▸ **What needs to be done**: Render the lines from the start of the entries through the line containing "genus: Fimbristylis", inclusive, as a numbered list, leaving out blank lines.

▸ **Source records**:
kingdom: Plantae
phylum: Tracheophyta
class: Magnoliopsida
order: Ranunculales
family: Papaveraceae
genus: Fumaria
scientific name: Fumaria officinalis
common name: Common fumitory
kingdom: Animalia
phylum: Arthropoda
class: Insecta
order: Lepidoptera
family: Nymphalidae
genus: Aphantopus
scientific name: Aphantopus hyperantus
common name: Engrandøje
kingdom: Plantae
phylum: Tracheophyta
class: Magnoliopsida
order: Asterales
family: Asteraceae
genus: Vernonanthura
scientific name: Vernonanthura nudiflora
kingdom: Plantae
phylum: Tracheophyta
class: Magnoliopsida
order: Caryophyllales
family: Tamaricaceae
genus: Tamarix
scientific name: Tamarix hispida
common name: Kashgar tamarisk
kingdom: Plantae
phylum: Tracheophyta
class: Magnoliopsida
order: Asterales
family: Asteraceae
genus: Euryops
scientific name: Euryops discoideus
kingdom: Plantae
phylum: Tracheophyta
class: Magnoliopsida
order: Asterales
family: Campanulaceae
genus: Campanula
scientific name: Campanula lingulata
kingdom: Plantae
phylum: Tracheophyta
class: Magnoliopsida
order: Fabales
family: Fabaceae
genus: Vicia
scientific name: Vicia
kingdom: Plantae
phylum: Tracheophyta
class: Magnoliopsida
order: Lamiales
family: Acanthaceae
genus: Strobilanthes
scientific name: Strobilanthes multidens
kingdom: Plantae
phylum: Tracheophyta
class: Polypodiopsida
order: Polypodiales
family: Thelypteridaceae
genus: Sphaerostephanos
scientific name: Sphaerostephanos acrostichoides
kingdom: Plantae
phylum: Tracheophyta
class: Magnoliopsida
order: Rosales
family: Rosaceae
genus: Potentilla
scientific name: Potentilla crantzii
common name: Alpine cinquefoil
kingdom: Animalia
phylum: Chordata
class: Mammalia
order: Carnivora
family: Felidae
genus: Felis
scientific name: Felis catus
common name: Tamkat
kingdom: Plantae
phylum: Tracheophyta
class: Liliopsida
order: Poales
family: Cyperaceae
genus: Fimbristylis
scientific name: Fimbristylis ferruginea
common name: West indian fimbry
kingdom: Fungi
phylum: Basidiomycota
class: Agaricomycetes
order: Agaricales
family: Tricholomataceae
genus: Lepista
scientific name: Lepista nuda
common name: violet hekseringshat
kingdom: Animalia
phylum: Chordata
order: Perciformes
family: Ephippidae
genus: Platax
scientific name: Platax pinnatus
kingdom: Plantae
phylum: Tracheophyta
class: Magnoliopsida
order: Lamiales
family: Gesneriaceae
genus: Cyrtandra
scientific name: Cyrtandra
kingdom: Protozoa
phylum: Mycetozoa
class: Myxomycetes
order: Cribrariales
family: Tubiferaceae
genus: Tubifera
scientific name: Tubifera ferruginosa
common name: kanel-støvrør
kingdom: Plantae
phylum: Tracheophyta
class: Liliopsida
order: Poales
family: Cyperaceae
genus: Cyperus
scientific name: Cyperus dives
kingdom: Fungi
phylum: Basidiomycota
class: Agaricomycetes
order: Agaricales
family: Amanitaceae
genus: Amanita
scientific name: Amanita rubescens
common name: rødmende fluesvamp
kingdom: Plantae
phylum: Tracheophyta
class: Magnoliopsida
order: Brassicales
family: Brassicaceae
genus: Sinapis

▸ **Solution below**:
1. kingdom: Plantae
2. phylum: Tracheophyta
3. class: Magnoliopsida
4. order: Ranunculales
5. family: Papaveraceae
6. genus: Fumaria
7. scientific name: Fumaria officinalis
8. common name: Common fumitory
9. kingdom: Animalia
10. phylum: Arthropoda
11. class: Insecta
12. order: Lepidoptera
13. family: Nymphalidae
14. genus: Aphantopus
15. scientific name: Aphantopus hyperantus
16. common name: Engrandøje
17. kingdom: Plantae
18. phylum: Tracheophyta
19. class: Magnoliopsida
20. order: Asterales
21. family: Asteraceae
22. genus: Vernonanthura
23. scientific name: Vernonanthura nudiflora
24. kingdom: Plantae
25. phylum: Tracheophyta
26. class: Magnoliopsida
27. order: Caryophyllales
28. family: Tamaricaceae
29. genus: Tamarix
30. scientific name: Tamarix hispida
31. common name: Kashgar tamarisk
32. kingdom: Plantae
33. phylum: Tracheophyta
34. class: Magnoliopsida
35. order: Asterales
36. family: Asteraceae
37. genus: Euryops
38. scientific name: Euryops discoideus
39. kingdom: Plantae
40. phylum: Tracheophyta
41. class: Magnoliopsida
42. order: Asterales
43. family: Campanulaceae
44. genus: Campanula
45. scientific name: Campanula lingulata
46. kingdom: Plantae
47. phylum: Tracheophyta
48. class: Magnoliopsida
49. order: Fabales
50. family: Fabaceae
51. genus: Vicia
52. scientific name: Vicia
53. kingdom: Plantae
54. phylum: Tracheophyta
55. class: Magnoliopsida
56. order: Lamiales
57. family: Acanthaceae
58. genus: Strobilanthes
59. scientific name: Strobilanthes multidens
60. kingdom: Plantae
61. phylum: Tracheophyta
62. class: Polypodiopsida
63. order: Polypodiales
64. family: Thelypteridaceae
65. genus: Sphaerostephanos
66. scientific name: Sphaerostephanos acrostichoides
67. kingdom: Plantae
68. phylum: Tracheophyta
69. class: Magnoliopsida
70. order: Rosales
71. family: Rosaceae
72. genus: Potentilla
73. scientific name: Potentilla crantzii
74. common name: Alpine cinquefoil
75. kingdom: Animalia
76. phylum: Chordata
77. class: Mammalia
78. order: Carnivora
79. family: Felidae
80. genus: Felis
81. scientific name: Felis catus
82. common name: Tamkat
83. kingdom: Plantae
84. phylum: Tracheophyta
85. class: Liliopsida
86. order: Poales
87. family: Cyperaceae
88. genus: Fimbristylis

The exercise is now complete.